Luce Morgan (1560-1610), generally identified as the ‘Dark Lady’ of the Sonnets began to live in that environment sometime after she left the Court of Queen Elizabeth l.

Some texts described Luce Morgan as a gentlewoman, meaning that she could either have been a woman of high social standing or an attendant to the Queen. While living at Court, official records state that she had a servant and a six monthly clothing budget.

In 1579, she received eleven yards of silk for her wardrobe. Six months later in March 1580, she received three and a half yards of velvet. Another six months passed before she was given six yards of russet satin and finally two yards of black velvet in September 1581.

Back then, a person’s status and position dictated what could be worn and materials such as those were very expensive; hardly the sort of expense that the Queen would lavish on a common servant.

Some may argue that it is unrealistic to place a free African woman in Elizabethan England, and the question might arise as to how an African woman back then could have had a high social standing.

That question comes to mind only if one is looking back on history with all of the racial distortions and concepts that built up with enslavement and afterwards.

Moreover, while it may have been unusual to find an African woman in such a high social position, it was not impossible, as England had not fully entered into the Slave Trade.

In 1501, John Blanke and other African attendants, travelled with Catherine of Aragon from Spain and attended her at the royal court.
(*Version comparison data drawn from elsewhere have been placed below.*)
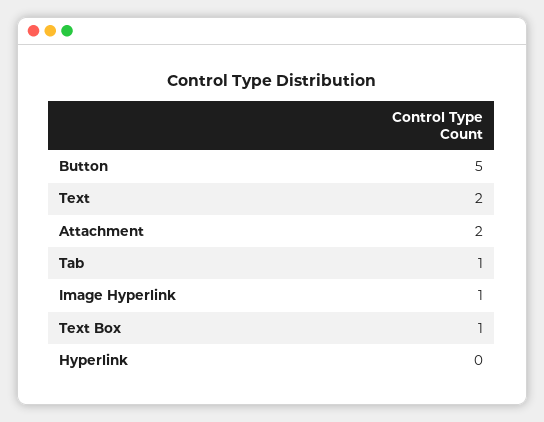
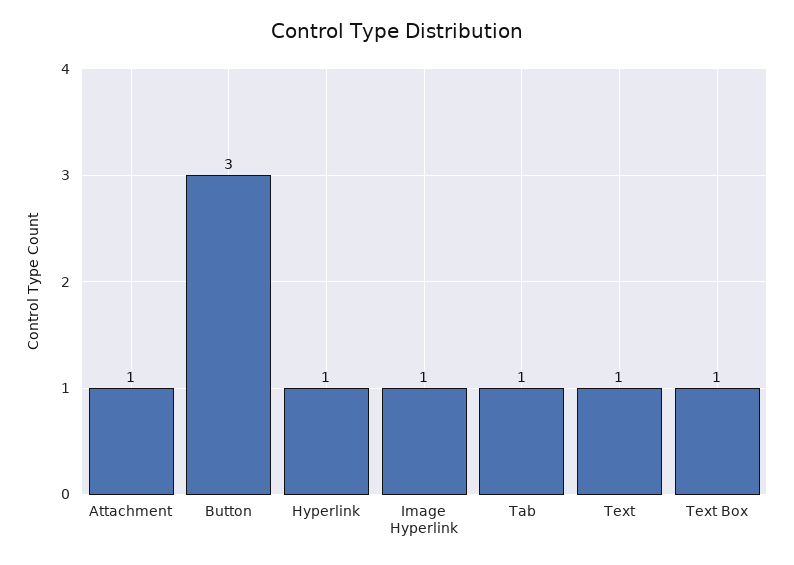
  {
-   "Button": 5,
+   "Button": 3,
-   "Text": 2,
+   "Text": 1,
-   "Attachment": 2,
+   "Attachment": 1,
    "Tab": 1,
    "Image Hyperlink": 1,
    "Text Box": 1,
-   "Hyperlink": 0
+   "Hyperlink": 1
  }

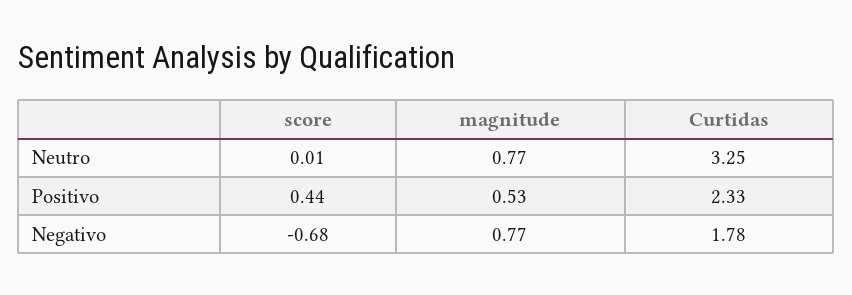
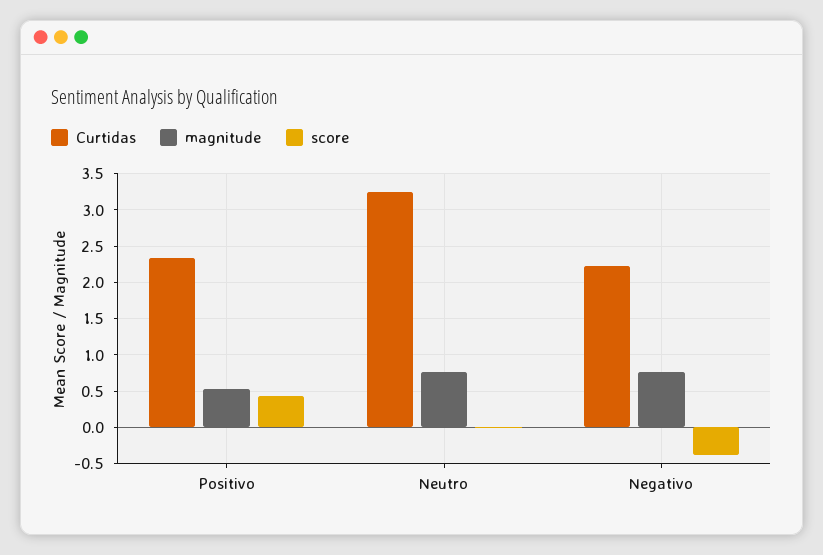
  {
    "score": {
      "Neutro": 0.01,
      "Positivo": 0.44,
-     "Negativo": -0.68
+     "Negativo": -0.4
    },
    "magnitude": {
      "Neutro": 0.77,
      "Positivo": 0.53,
      "Negativo": 0.77
    },
    "Curtidas": {
      "Neutro": 3.25,
      "Positivo": 2.33,
-     "Negativo": 1.78
+     "Negativo": 2.2
    }
  }

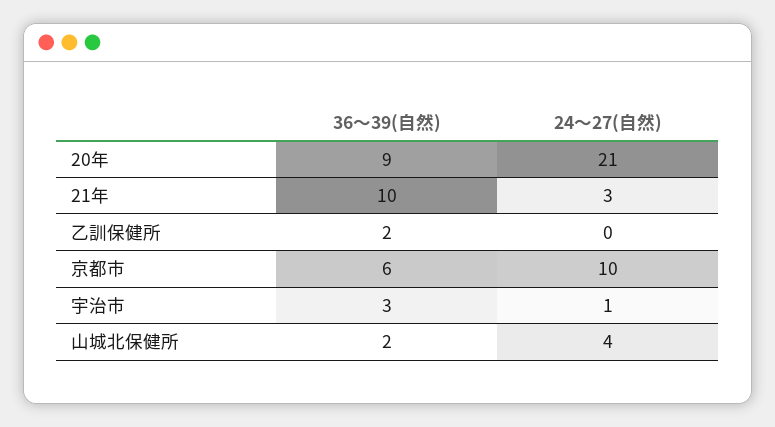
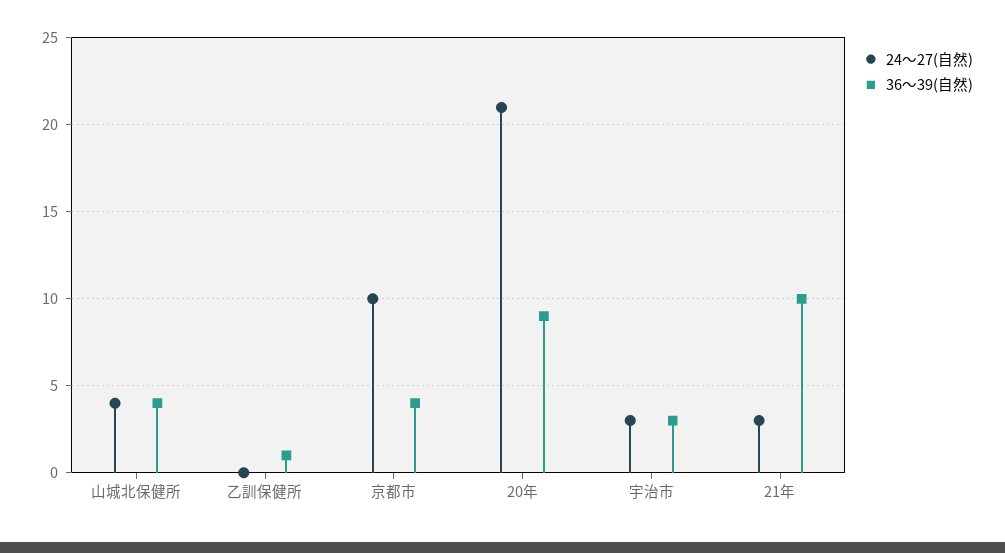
  {
    "36～39(自然)": {
      "20年": 9,
      "21年": 10,
-     "乙訓保健所": 2,
+     "乙訓保健所": 1,
-     "京都市": 6,
+     "京都市": 4,
      "宇治市": 3,
-     "山城北保健所": 2
+     "山城北保健所": 4
    },
    "24～27(自然)": {
      "20年": 21,
      "21年": 3,
      "乙訓保健所": 0,
      "京都市": 10,
-     "宇治市": 1,
+     "宇治市": 3,
      "山城北保健所": 4
    }
  }

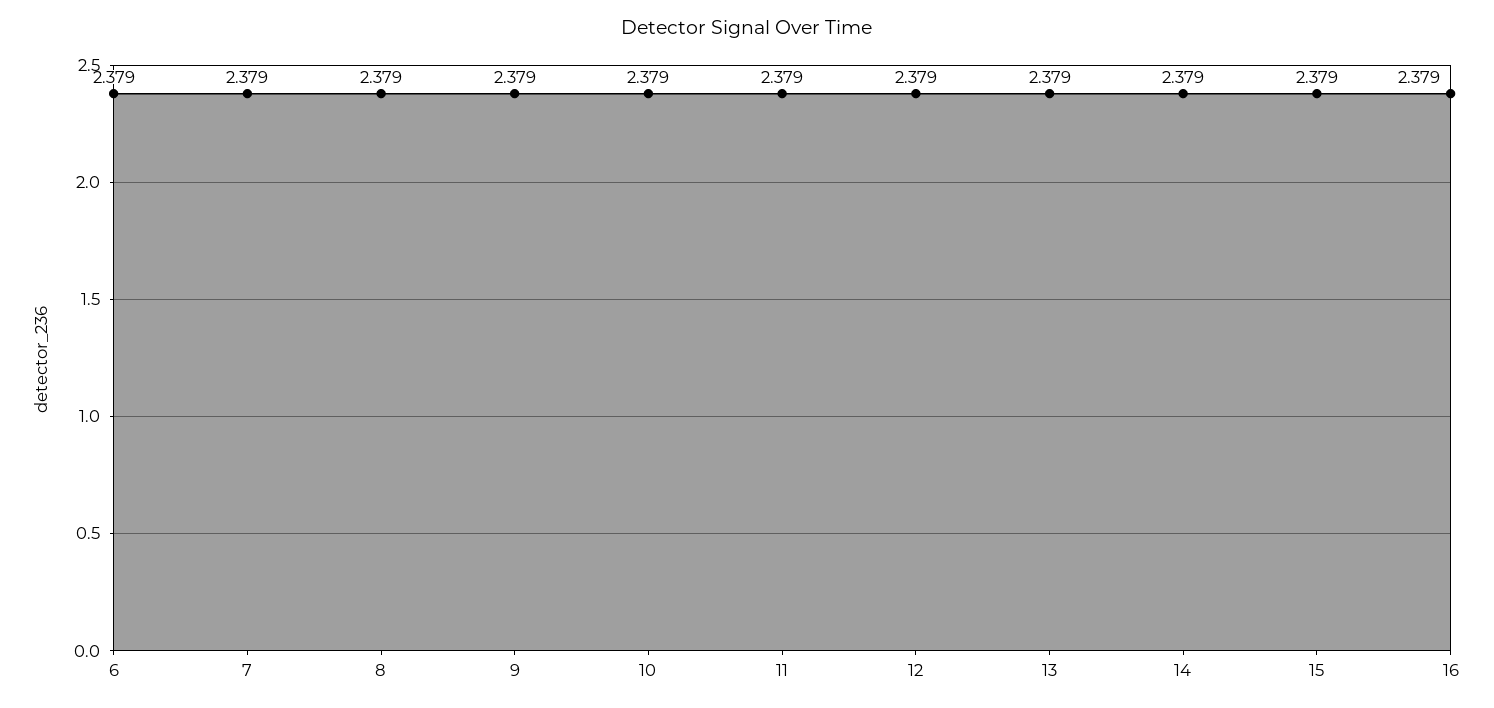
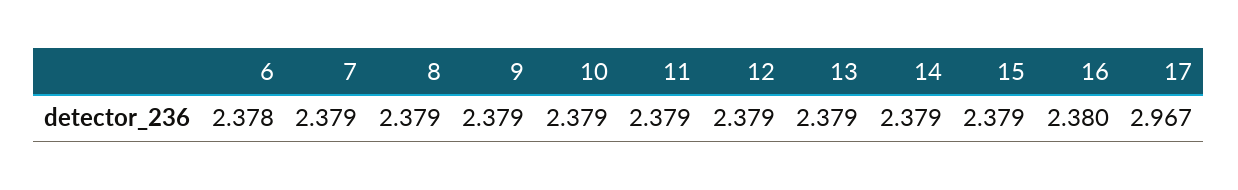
  {
-   "6": 2.379,
+   "6": 2.378,
    "7": 2.379,
    "8": 2.379,
    "9": 2.379,
    "10": 2.379,
    "11": 2.379,
    "12": 2.379,
    "13": 2.379,
    "14": 2.379,
    "15": 2.379,
-   "16": 2.379
+   "16": 2.38,
+   "17": 2.967
  }

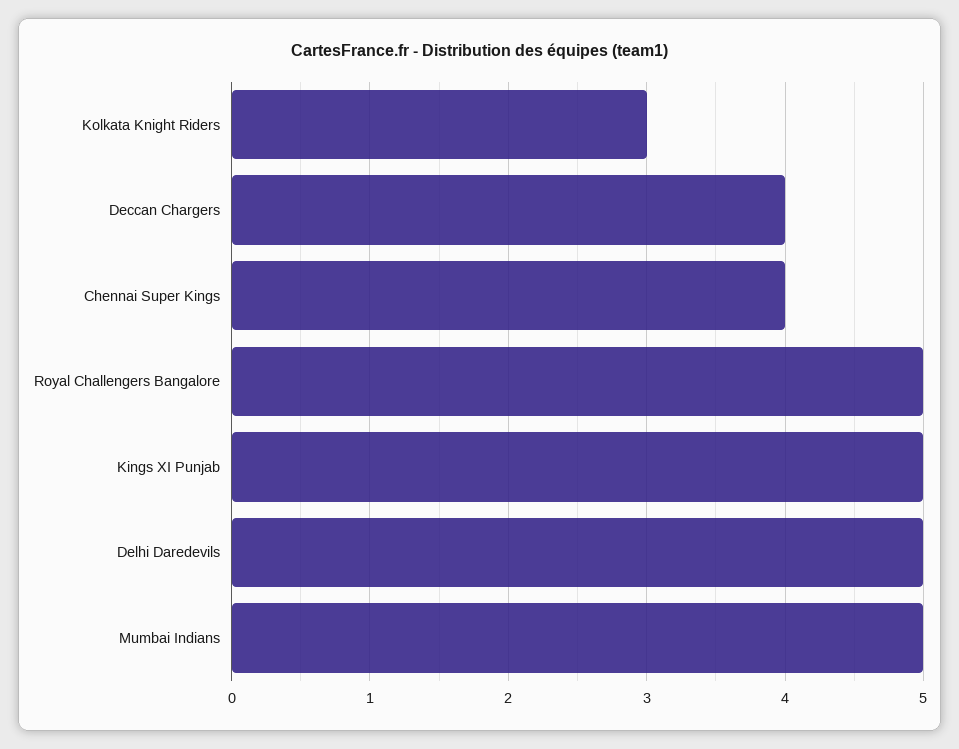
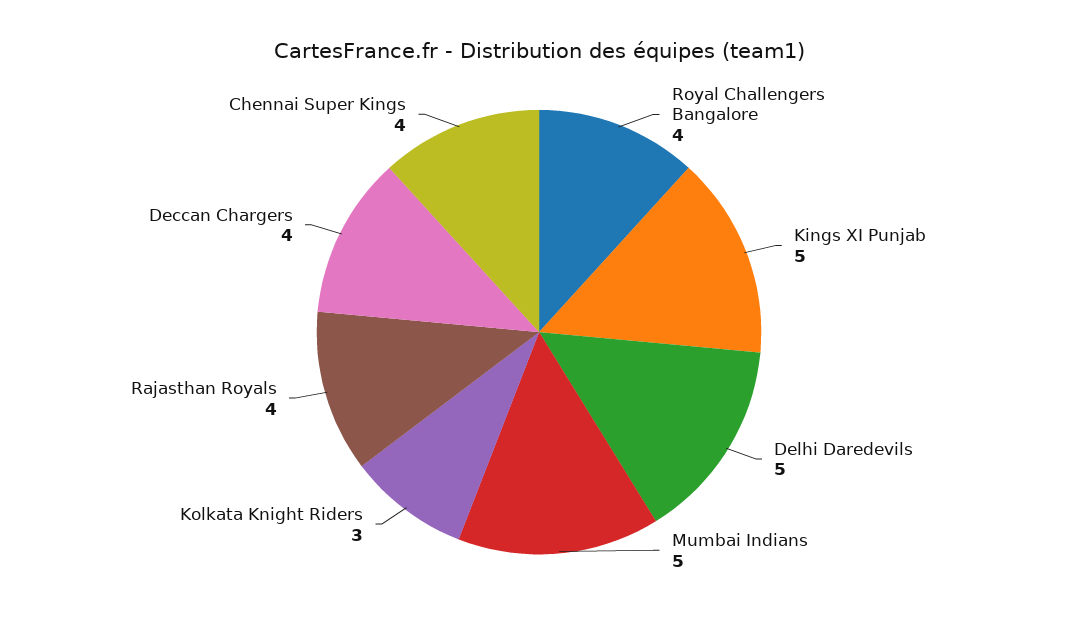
  {
    "Kolkata Knight Riders": 3,
    "Deccan Chargers": 4,
    "Chennai Super Kings": 4,
-   "Royal Challengers Bangalore": 5,
+   "Royal Challengers Bangalore": 4,
    "Kings XI Punjab": 5,
    "Delhi Daredevils": 5,
-   "Mumbai Indians": 5
+   "Mumbai Indians": 5,
+   "Rajasthan Royals": 4
  }

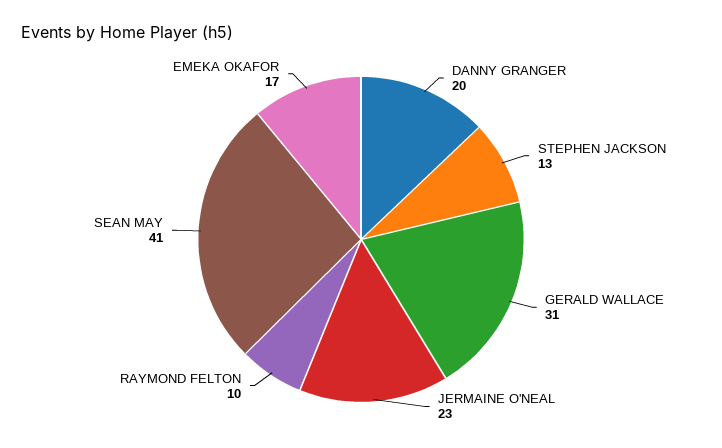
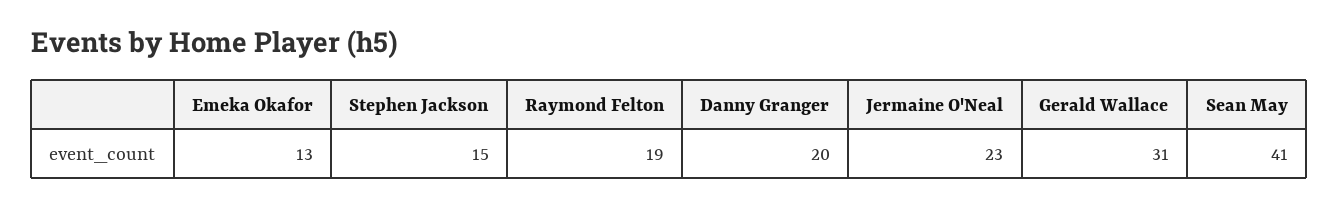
  {
    "DANNY GRANGER": 20,
-   "STEPHEN JACKSON": 13,
+   "STEPHEN JACKSON": 15,
    "GERALD WALLACE": 31,
    "JERMAINE O'NEAL": 23,
-   "RAYMOND FELTON": 10,
+   "RAYMOND FELTON": 19,
    "SEAN MAY": 41,
-   "EMEKA OKAFOR": 17
+   "EMEKA OKAFOR": 13
  }

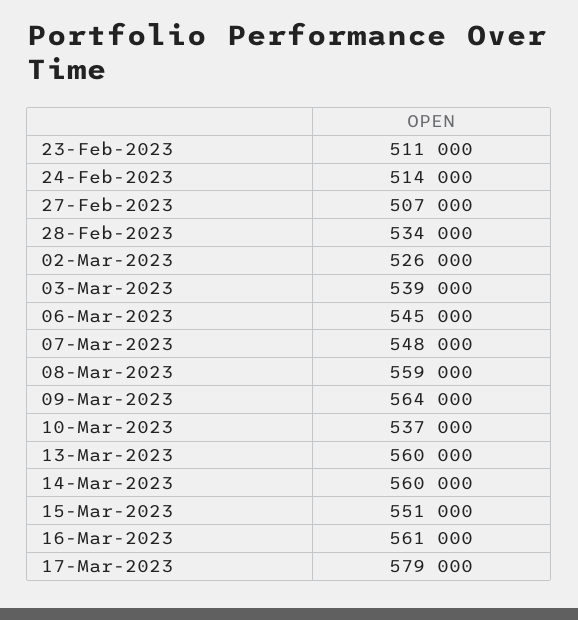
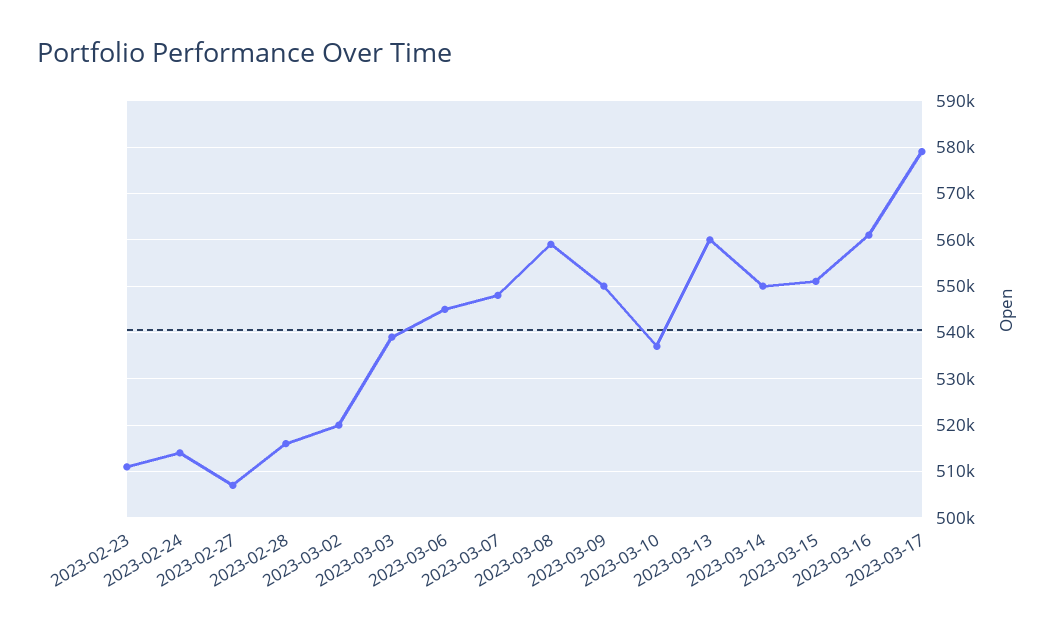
  {
    "23-Feb-2023": 511000,
    "24-Feb-2023": 514000,
    "27-Feb-2023": 507000,
-   "28-Feb-2023": 534000,
+   "28-Feb-2023": 516000,
-   "02-Mar-2023": 526000,
+   "02-Mar-2023": 520000,
    "03-Mar-2023": 539000,
    "06-Mar-2023": 545000,
    "07-Mar-2023": 548000,
    "08-Mar-2023": 559000,
-   "09-Mar-2023": 564000,
+   "09-Mar-2023": 550000,
    "10-Mar-2023": 537000,
    "13-Mar-2023": 560000,
-   "14-Mar-2023": 560000,
+   "14-Mar-2023": 550000,
    "15-Mar-2023": 551000,
    "16-Mar-2023": 561000,
    "17-Mar-2023": 579000
  }

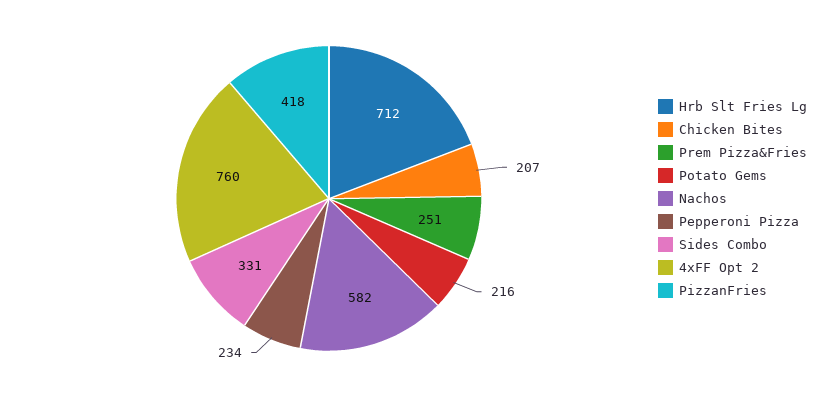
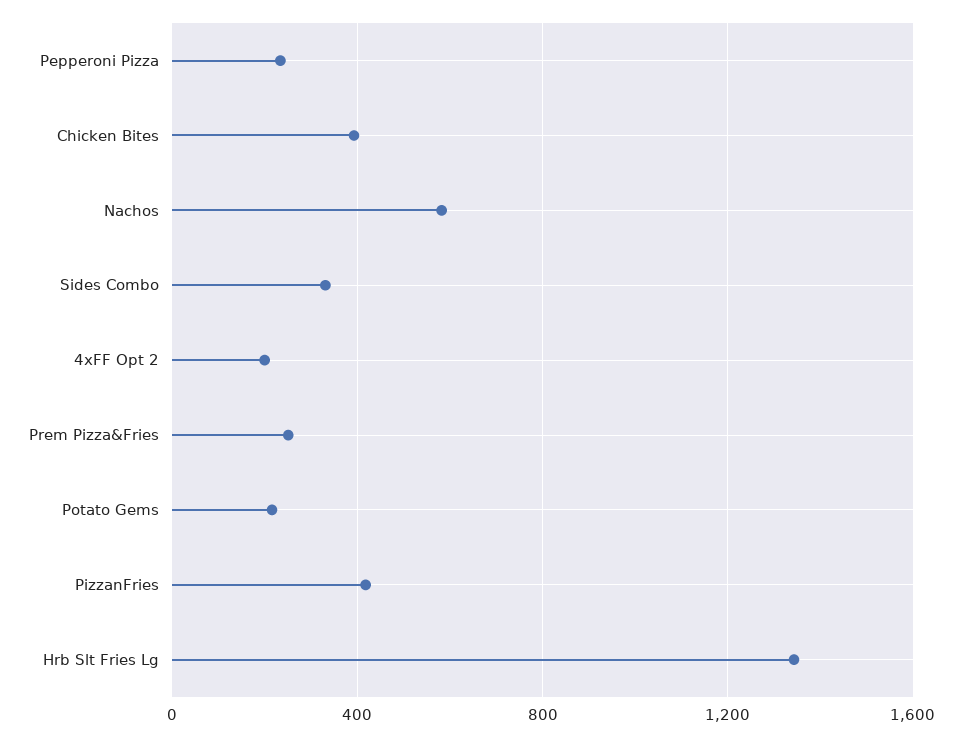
  {
-   "Hrb Slt Fries Lg": 712,
+   "Hrb Slt Fries Lg": 1350,
-   "Chicken Bites": 207,
+   "Chicken Bites": 400,
    "Prem Pizza&Fries": 251,
    "Potato Gems": 216,
    "Nachos": 582,
    "Pepperoni Pizza": 234,
    "Sides Combo": 331,
-   "4xFF Opt 2": 760,
+   "4xFF Opt 2": 200,
    "PizzanFries": 418
  }

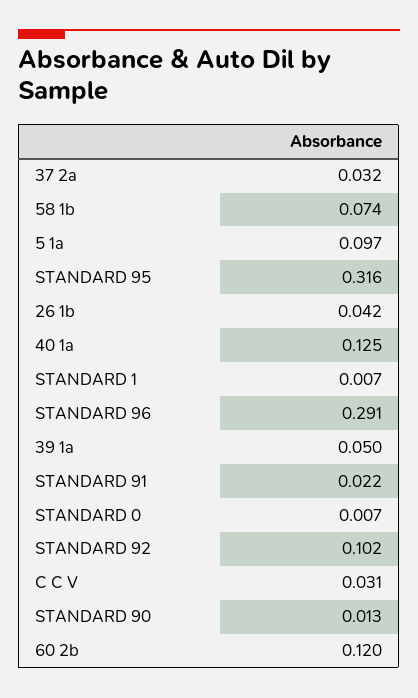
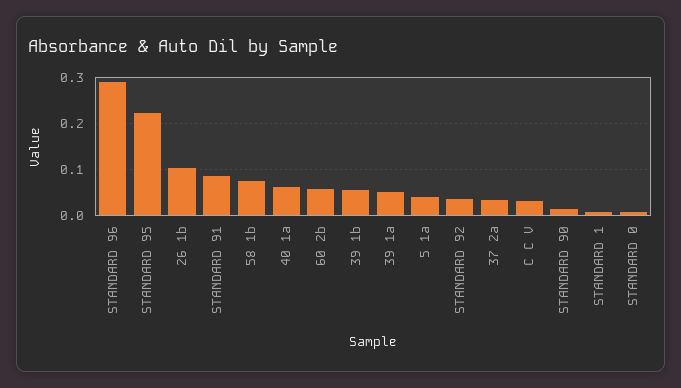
  {
    "37 2a": 0.032,
    "58 1b": 0.074,
-   "5 1a": 0.097,
+   "5 1a": 0.04,
-   "STANDARD 95": 0.316,
+   "STANDARD 95": 0.22,
-   "26 1b": 0.042,
+   "26 1b": 0.1,
-   "40 1a": 0.125,
+   "40 1a": 0.06,
    "STANDARD 1": 0.007,
    "STANDARD 96": 0.291,
    "39 1a": 0.05,
-   "STANDARD 91": 0.022,
+   "STANDARD 91": 0.08,
    "STANDARD 0": 0.007,
-   "STANDARD 92": 0.102,
+   "STANDARD 92": 0.04,
    "C C V": 0.031,
    "STANDARD 90": 0.013,
-   "60 2b": 0.12
+   "60 2b": 0.06,
+   "39 1b": 0.06
  }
Royal trumpeter, John Blanke was on the pay roll of both Henry Vll and Henry Vlll. Prior to that, Pedro Negro was perhaps the first African to receive a knighthood, from Henry Vlll.

One must also not forget that African people have a largely undocumented history of living in the British Isles before the arrival of the African Roman emperor Septimus Severus and afterwards.  Moreover, in 1596, Queen Elizabeth, issued an open letter to the Lord Mayor of London and other towns in which she stated:

“There are of late divers (different) blackmoores brought into this realme, of which kinde of people there are already here to manie…” The Queen ordered their deportation, saying: “Those kinde of people should be sente forth from the land.”

John Blanke 012
John Blanke. Photo courtesy stuartsworkbench.blogspot.com

Again, in 1601, she declared:  “Whereas the Queen’s majesty…is highly discontented to understand the great number of negars and Blackamoors which (as she is informed) are crepte into this realm…as also for the moste of them are infidels having no understanding of Christe or his Gospel: hath given especial commandment that the said kinde of people shall be with all speed avoided [banished] and discharged out of her majesty’s dominions.”

The fact that they had ‘crept’ into England, would indicate that they were not enslaved people. Where did they come from? Beginning in 1492, over three million Moors were expelled from Spain and scattered all over Europe.

The proclamation, repeated four years later in 1601, indicated that the African community exercised their freedom to stay put. In addition, many lived and worked in London and had families from marrying local people.